(Dir. Michael Curtiz) (1942)
We recall this classic-of-classics in the wake of the horror in Paris. The soccer fans leaving the bombed-out stadium did it: Marchons, marchons! Qu’un sang impur Abreuve nos sillons ! (Take note, Australia: La Marseillaise – now, that’s a national anthem for you).
And in the best ‘B’ film ever made*, Paul Henreid leads the band and crowd in Rick’s Café in a rousing version, drowning out nasty Conrad Veidt’s Teutonic warbling “Die Wacht am Rhein”.

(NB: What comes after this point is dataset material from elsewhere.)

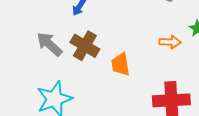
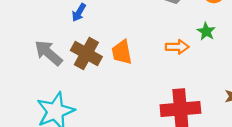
orange trapezoid: (120, 64) -> (122, 52), moved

What a cast – Humphrey Bogart as Rick (nationality: drunkard – disposition: noble), Ingrid Bergman (his luminous ex-flame, Ilsa), Paul Henreid perfect as driven and brave anti-fascist crusader Victor Lazlo, Claude Rains as the silky, unscrupulous and ultimately patriotic French Captain, Conrad Veidt (magnificently haughty and menacing as Major Strasser), Peter Lorre, Sydney Greenstreet, Dooley Wilson, et al) – and what a script. Director Curtiz gets the look just right, doesn’t fuss too much with the plot, lays into the Nazis at every opportunity and lets a hail of killer lines do the work:
“I came to Casablanca for the waters.” “But there are no waters.” “I was misinformed.”

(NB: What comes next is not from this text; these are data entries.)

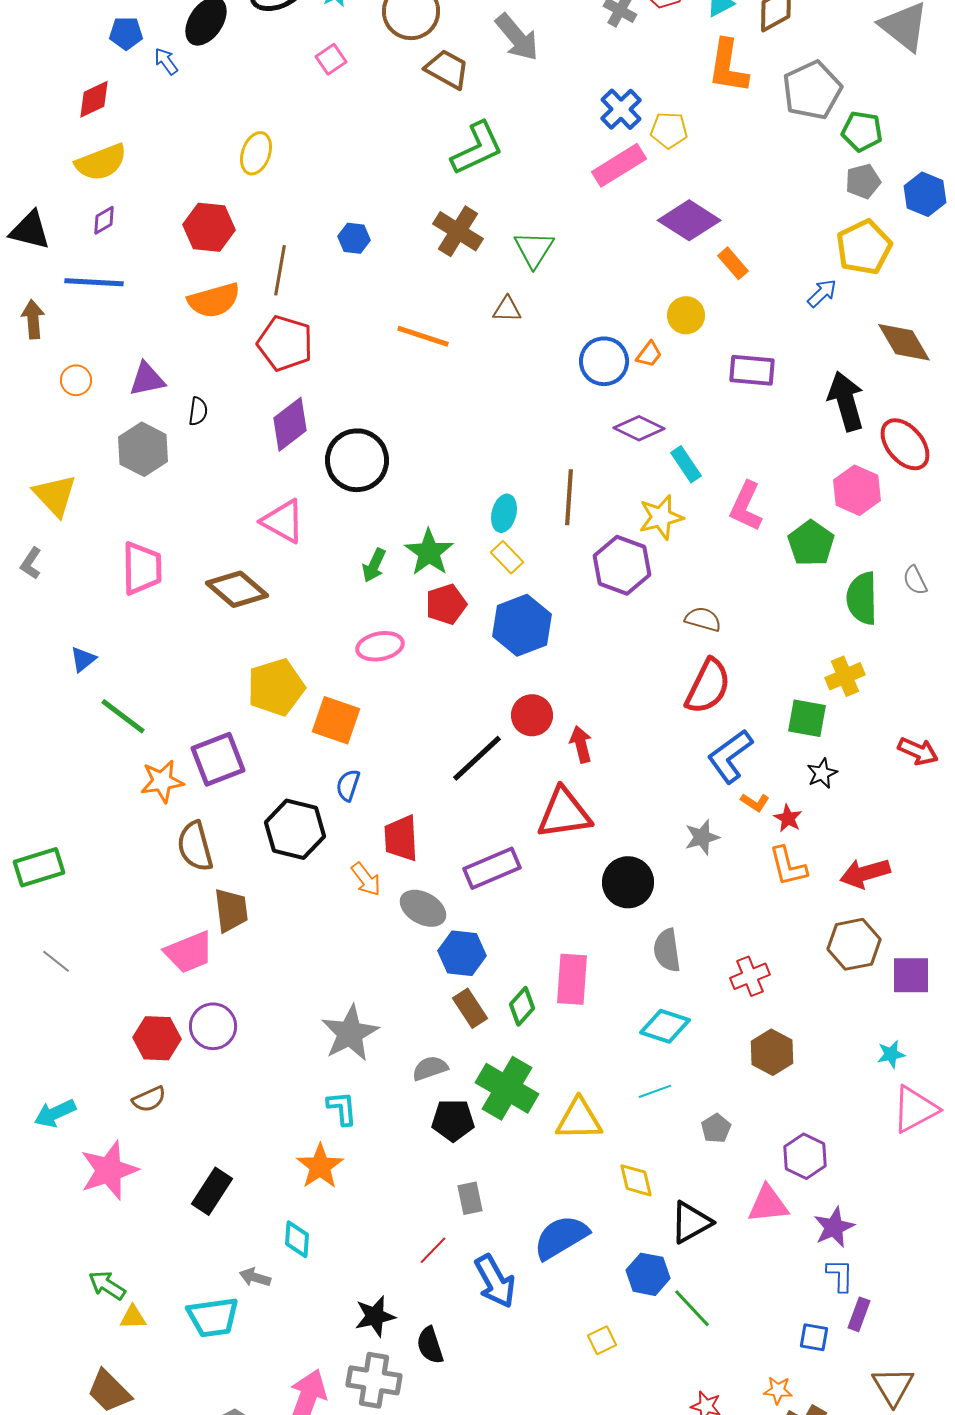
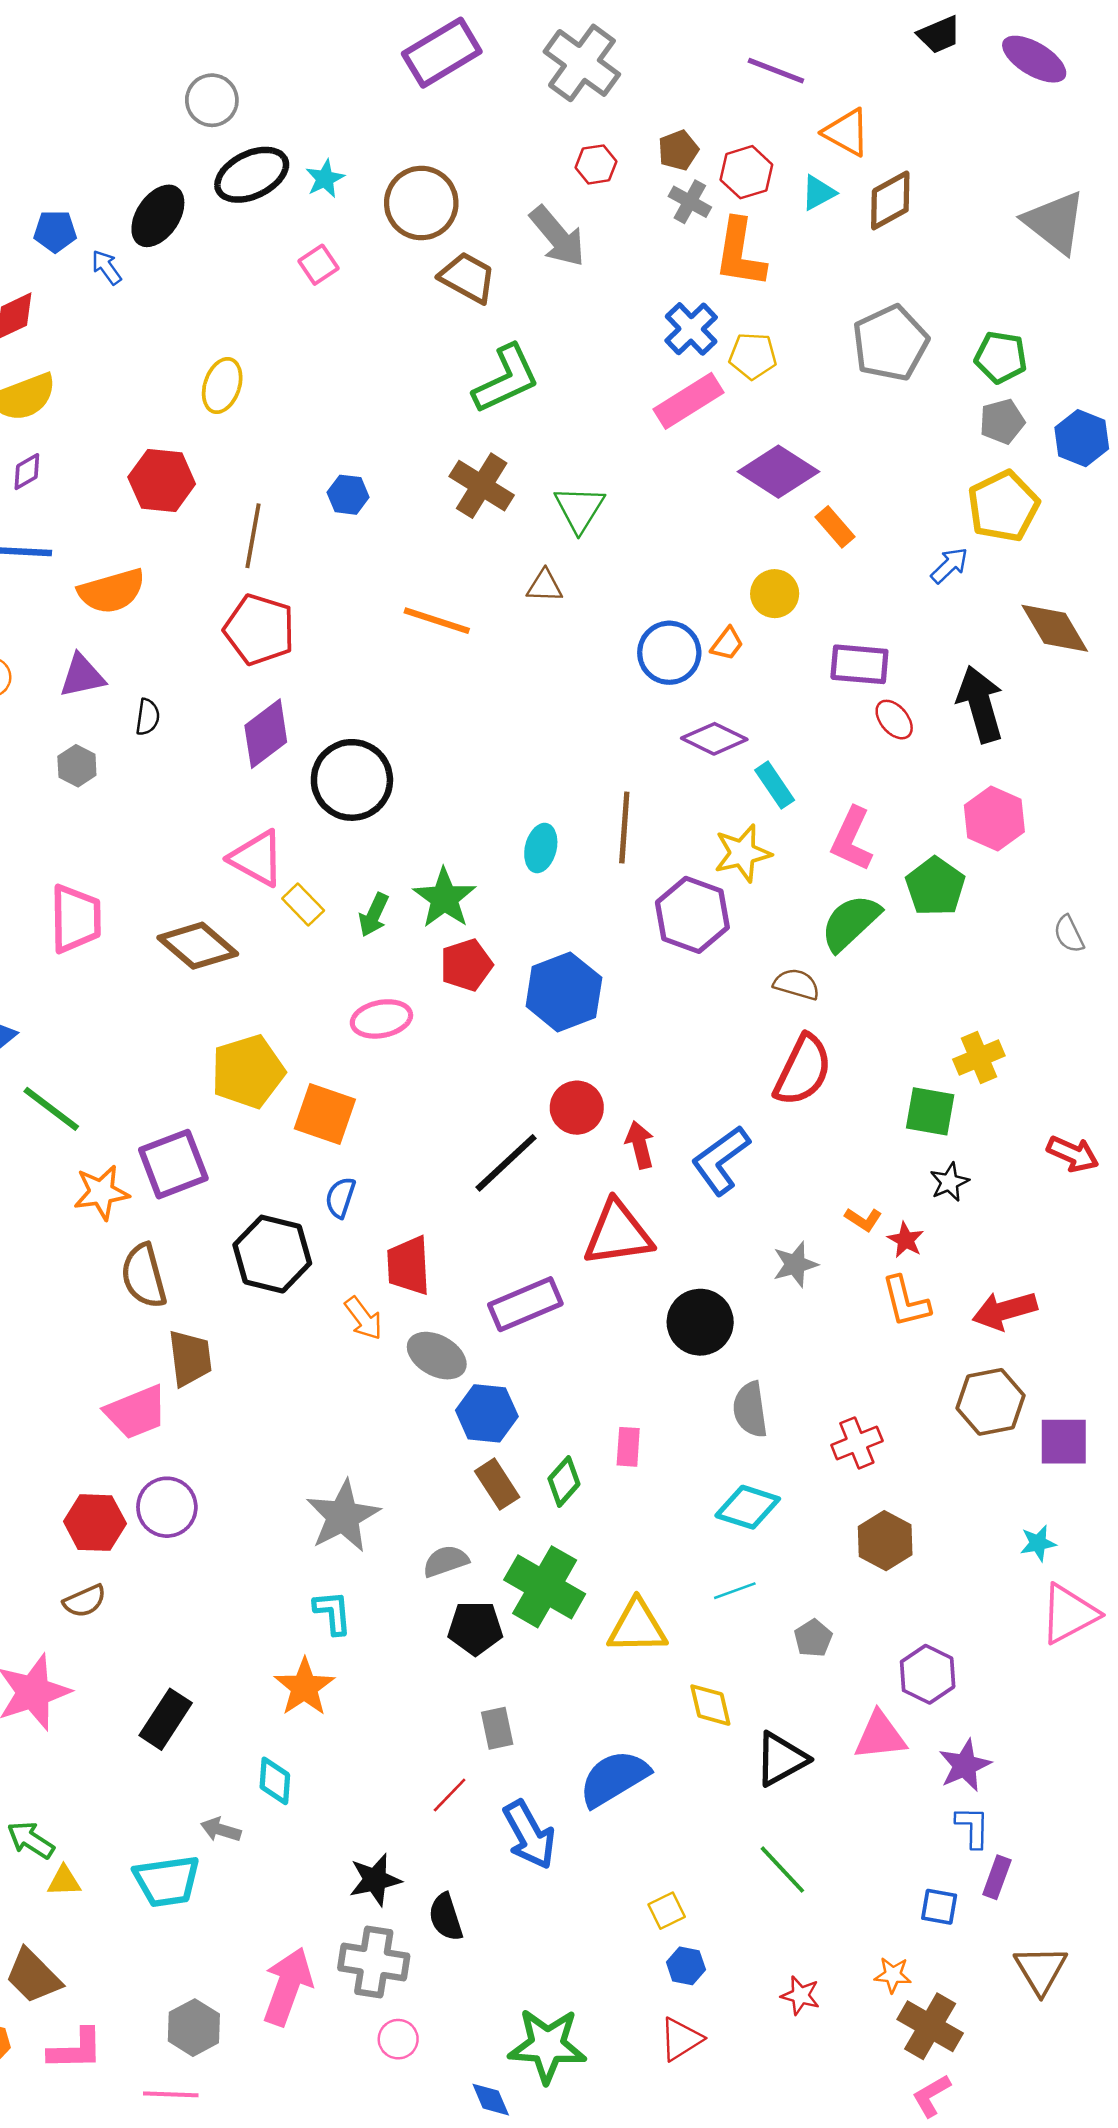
orange L-shape: (728, 66) -> (740, 253), moved
gray pentagon: (812, 90) -> (890, 343), moved
orange semicircle: (214, 300) -> (112, 591), moved
red ellipse: (905, 444) -> (894, 720), moved, size x0.6
gray hexagon: (143, 449) -> (77, 766), size x0.6
yellow rectangle: (507, 557) -> (303, 905), moved
green semicircle: (862, 598) -> (850, 923), moved, turned 48
blue L-shape: (730, 756) -> (721, 1160), moved
pink rectangle: (572, 979) -> (628, 1447), size x0.6
blue hexagon: (648, 1274) -> (686, 1966), moved, size x0.7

“Of all the gin joints in all the towns in all the world…she walks in to mine.”
“You despise me, don’t you?” “If I gave you any thought, I probably would.”
“I don’t object to a parasite; I object to a cut-rate one”.
“Here’s looking at you, kid.”
“We’ll always have Paris”
“You’ll have to think for both of us.”
“It doesn’t take much to see that the problems of three little people don’t amount to a hill of beans in this crazy world.”
Captain Renault is “just like any other man only more so.”
“I told my men to be especially destructive.”
“Round up the usual suspects.”
“I think this is the beginning of a beautiful friendship.”